The SSPC manufacturer said the A/S period is over and they can't tell us the inside details because of security.

I thought the cause was a short circuit in the outer line. (Because I got a picture of the outer line cut by force.)

But SSPC trip when overloaded, and when I put on a load right before the trip, they can't get past the temperature of 75°C, 167°F.

(+This product uses four types of SSPCs.)

Can short circuit cause SSPC Fire?

An old SSPC is being used, but 75°C, 167°F are temperatures within the specification, so I am not sure if the load just before the trip is the cause of the fire.

I want to read other people's guesses about the cause of the fire.

Or if the temperature within the specification can cause a fire.

(+ Trip and inrush currents also operated within the specification. )

Thread Starter


Joined Dec 21, 2022
There is a power distribution box that our company makes.

It contains several SSPC(Solid-State Power Controllers).

And there was a call that this box, which has been used for more than 10 years, had a fire.

When I opened the box, I could see that the fire started in the SSPC.

And the middle of the power cable was cut off, so it is suspected to be a short circuit.

But I thought it was strange that the short circuit caused too much current to flow to the element, and this caused the fire.

The SSPC has a built-in function (trip) that blocks when too much current flows.

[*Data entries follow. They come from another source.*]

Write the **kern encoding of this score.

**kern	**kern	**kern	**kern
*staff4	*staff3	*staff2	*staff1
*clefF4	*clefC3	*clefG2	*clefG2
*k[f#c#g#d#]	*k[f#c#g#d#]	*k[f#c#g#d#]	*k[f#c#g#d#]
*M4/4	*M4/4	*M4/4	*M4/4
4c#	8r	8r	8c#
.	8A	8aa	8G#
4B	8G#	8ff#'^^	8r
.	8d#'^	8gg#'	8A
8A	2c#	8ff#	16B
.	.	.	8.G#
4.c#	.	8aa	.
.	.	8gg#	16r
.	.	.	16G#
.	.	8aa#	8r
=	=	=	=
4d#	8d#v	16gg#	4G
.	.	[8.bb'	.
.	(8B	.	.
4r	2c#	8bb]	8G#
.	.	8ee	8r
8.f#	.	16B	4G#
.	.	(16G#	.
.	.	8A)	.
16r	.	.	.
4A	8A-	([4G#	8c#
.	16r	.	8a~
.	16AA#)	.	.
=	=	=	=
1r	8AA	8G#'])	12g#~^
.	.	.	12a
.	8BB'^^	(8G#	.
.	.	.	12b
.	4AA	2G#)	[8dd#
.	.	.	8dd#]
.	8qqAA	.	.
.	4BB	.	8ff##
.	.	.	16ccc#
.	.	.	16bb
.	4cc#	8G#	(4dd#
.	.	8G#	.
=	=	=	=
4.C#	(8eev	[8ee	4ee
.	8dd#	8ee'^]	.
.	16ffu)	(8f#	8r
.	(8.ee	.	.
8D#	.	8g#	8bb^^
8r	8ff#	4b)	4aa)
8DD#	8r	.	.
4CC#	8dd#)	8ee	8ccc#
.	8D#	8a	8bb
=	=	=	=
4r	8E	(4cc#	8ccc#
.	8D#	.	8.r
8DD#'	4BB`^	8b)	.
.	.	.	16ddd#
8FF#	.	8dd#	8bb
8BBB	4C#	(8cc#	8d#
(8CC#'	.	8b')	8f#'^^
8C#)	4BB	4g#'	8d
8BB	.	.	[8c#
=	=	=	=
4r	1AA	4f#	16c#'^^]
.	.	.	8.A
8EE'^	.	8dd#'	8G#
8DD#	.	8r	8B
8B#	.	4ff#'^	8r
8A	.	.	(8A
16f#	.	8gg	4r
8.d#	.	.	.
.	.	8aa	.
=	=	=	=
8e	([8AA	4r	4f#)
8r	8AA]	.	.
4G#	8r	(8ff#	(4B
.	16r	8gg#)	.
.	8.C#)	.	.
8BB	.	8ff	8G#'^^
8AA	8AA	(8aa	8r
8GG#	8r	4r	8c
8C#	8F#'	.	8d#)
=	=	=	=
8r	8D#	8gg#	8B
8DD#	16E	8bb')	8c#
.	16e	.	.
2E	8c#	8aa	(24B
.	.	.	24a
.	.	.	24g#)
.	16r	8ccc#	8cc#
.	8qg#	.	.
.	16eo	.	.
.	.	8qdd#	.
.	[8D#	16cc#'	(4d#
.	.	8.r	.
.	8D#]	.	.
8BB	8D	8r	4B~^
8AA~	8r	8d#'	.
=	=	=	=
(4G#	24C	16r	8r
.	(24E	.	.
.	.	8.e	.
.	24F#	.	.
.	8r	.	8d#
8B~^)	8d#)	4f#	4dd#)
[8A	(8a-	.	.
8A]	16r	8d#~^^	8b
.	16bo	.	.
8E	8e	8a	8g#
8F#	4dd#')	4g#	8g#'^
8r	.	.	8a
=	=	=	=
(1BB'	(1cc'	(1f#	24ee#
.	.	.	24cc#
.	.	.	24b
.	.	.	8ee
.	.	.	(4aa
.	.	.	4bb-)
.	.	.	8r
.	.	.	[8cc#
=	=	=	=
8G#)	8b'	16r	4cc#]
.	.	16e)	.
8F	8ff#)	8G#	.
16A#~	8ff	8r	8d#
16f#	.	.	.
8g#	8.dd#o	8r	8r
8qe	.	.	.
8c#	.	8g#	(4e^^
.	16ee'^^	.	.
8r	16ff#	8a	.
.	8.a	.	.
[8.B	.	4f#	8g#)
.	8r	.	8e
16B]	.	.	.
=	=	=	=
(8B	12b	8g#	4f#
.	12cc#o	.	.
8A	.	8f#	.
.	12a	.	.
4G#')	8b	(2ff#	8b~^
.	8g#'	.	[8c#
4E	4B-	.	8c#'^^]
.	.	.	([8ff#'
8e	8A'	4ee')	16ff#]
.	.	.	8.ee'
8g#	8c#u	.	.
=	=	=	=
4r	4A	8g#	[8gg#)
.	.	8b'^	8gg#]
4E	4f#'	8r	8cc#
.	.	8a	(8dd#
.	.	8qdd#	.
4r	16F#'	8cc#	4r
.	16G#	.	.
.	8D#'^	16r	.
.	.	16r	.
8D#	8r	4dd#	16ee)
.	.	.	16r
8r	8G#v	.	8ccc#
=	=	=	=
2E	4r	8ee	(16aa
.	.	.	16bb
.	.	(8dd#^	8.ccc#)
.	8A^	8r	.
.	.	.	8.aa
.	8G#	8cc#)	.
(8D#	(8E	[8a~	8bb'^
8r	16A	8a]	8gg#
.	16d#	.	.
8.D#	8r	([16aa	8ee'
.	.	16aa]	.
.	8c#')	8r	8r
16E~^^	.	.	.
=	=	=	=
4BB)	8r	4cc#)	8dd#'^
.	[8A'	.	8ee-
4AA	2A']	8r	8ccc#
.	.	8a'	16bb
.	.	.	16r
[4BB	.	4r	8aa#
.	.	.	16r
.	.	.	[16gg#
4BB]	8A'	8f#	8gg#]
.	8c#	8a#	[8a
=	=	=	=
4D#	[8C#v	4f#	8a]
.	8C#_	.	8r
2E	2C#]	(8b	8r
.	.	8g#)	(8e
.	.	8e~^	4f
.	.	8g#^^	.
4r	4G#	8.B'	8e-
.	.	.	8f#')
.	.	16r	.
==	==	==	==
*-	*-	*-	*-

Sending enough current to stop the trip does not exceed 75°C.

(When the rated current is 20 A, and the trip is triggered at 30 A. If 29.8 A is spilled for an hour, the temperature is 75°C.)

However, this temperature is within the operating range, so I wonder if this really can cause fire.

Can the SSPC cause a fire due to overload? Or do you know any other cases that SSPC catch fire?

You might want to provide some information about just what incident you are referring to.


Joined Jan 23, 2018
Solid State Power Controller is a broad category and the request is for help with one specific UNKNOWN DEVICE. So answering questions about an unknown device as part of an unknown system, possibly subjected to unknown abuse, is not a simple task.

Certainly operation beyond design limits can cause damage and overheating in any system. That would include operation beyond designed current or power dissipation.
Normally overcurrent protection is provided prior to any equipment.